> **Assigned task**
Pick out each line of the material below that contains the string "chart", treating uppercase and lowercase letters as different.

> **Given records**
*** Block opens ***
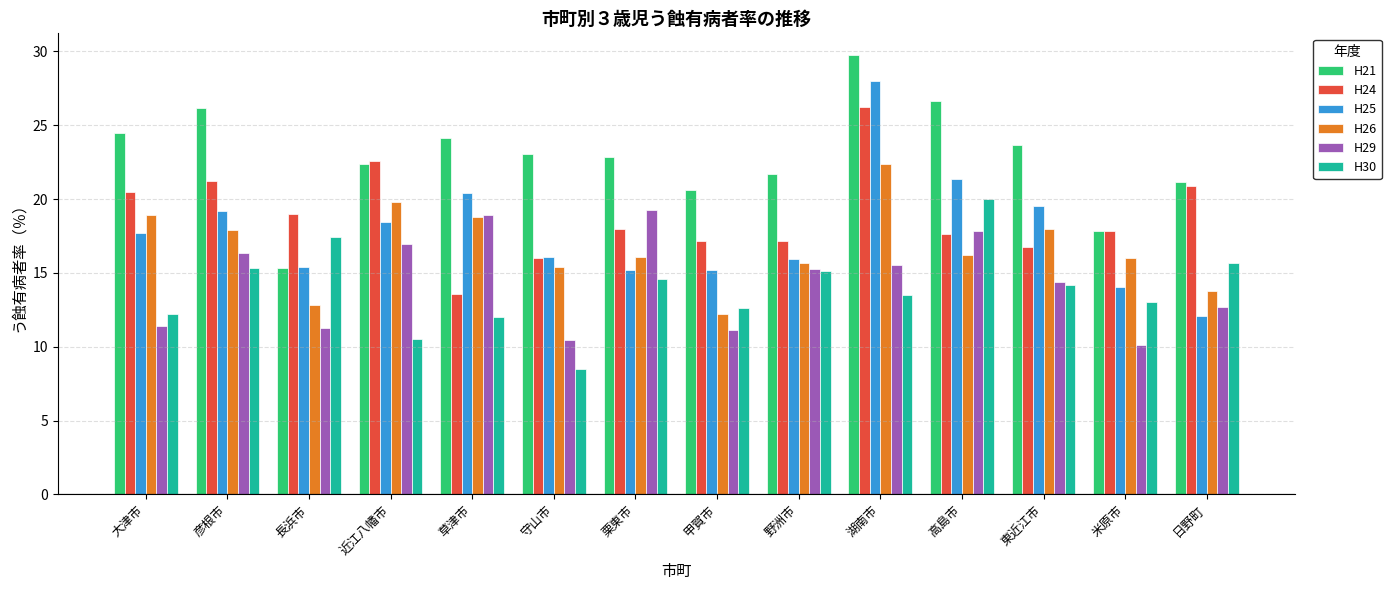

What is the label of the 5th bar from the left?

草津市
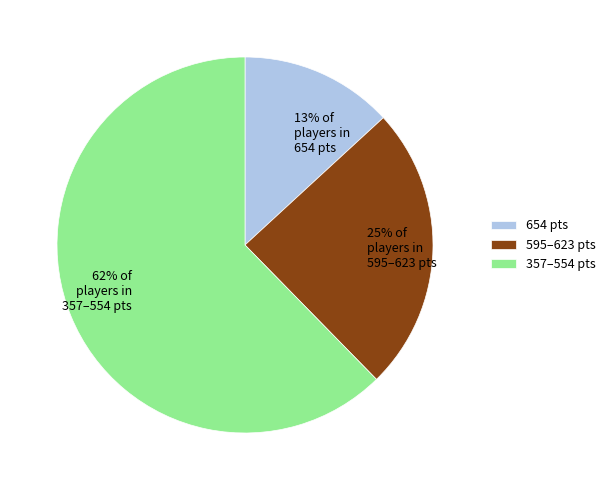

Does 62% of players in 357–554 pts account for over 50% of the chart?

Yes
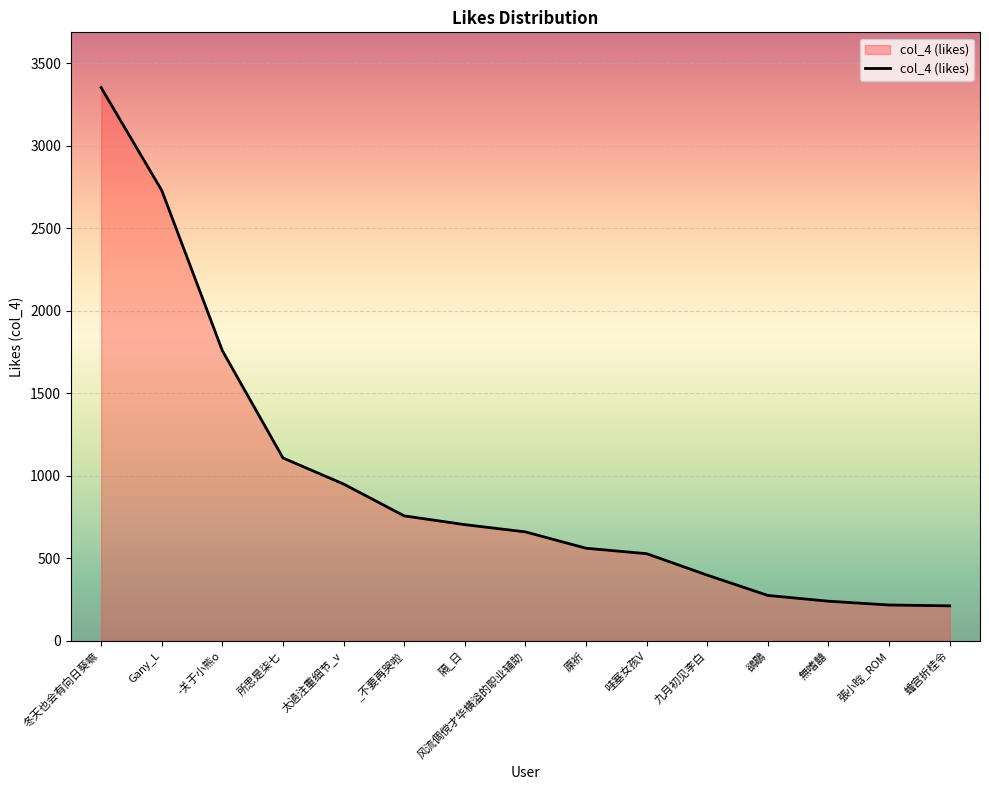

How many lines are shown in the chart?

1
*** Block closes ***
> **Exercise output**
Does 62% of players in 357–554 pts account for over 50% of the chart?
How many lines are shown in the chart?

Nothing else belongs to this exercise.